The Indianapolis Colts are perhaps the most curious team in the 2014 NFL Playoffs. They are the luckiest team to win their division in the playoffs because AFC South opponents the Tennessee Titans would have beaten them twice if Jake Locker hadn’t been injured and Ryan Fitzpatrick had not started in his place. They lost five games to weaker teams like the St. Louis Rams in which they were clear favorites and struggled in the run game all season long.
However, the Colts defeated four of the top teams in the NFL by taking down the Seattle Seahawks, Denver Broncos, San Francisco 49ers and Kansas City Chiefs. These wins against playoff opposition prove that they are capable of making it to the Super Bowl, but it will all come down to the play of quarterback Andrew Luck.
Luck threw for 3822 yards this season, averaged over 230 yards passing per game and had around a 60 percent completion rating. Those stats do not put him in the category with elite NFL quarterbacks, but if you take a look at what the entire team has done, he’s the most important player to any team in the NFL.

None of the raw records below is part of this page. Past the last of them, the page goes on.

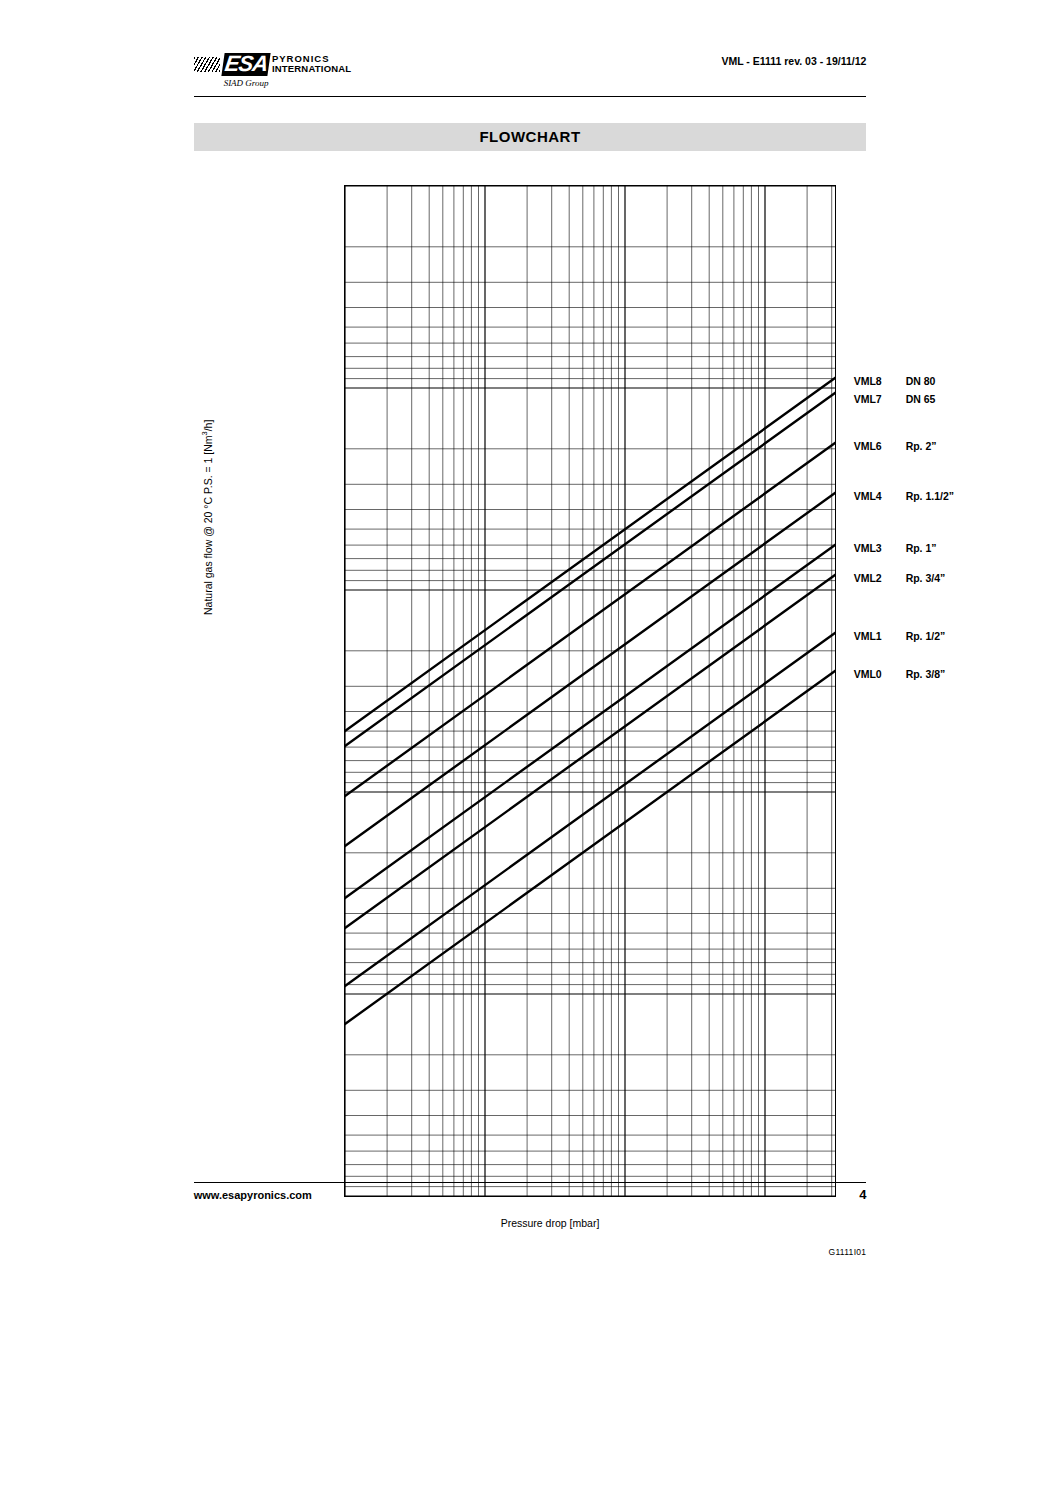ESA
PYRONICS INTERNATIONAL
SIAD Group
VML - E1111 rev. 03 - 19/11/12
FLOWCHART
Natural gas flow @ 20 °C P.S. = 1 [Nm3/h]
10000 3000 2000 1000 500 400 300 200 100 50 40 30 20 10 9 8 7 6 5 4 3 2 1 0.5 0.1 0.5 1 2 3 4 5 10 50 100 200
VML8 DN 80
VML7 DN 65
VML6 Rp. 2”
VML4 Rp. 1.1/2”
VML3 Rp. 1”
VML2 Rp. 3/4”
VML1 Rp. 1/2”
VML0 Rp. 3/8”
Pressure drop [mbar]
G1111I01
www.esapyronics.com 4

Say what you want about the poor play of running back Trent Richardson, but part of that is on the offensive line. Just look at the stats against the quarterback. The Colts’ OL has allowed 42 sacks this season, and I’m not sure there was a game where Luck wasn’t hurried every other play. He even fumbled the ball six times due to being hit so often. The offensive line has to step up because Luck can’t win the game from his back.
Luck is behind the elite quarterbacks in the NFL like Peyton Manning, Drew Brees and Tom Brady, but he’s on his way to that level in the future. With most of his career ahead of him, it’s not do-or-die for Luck this season if the Colts don’t make it to the Super Bowl. But if Indianapolis’ offensive line can learn how to block, don’t be surprised if the Colts are in the AFC Championship Game.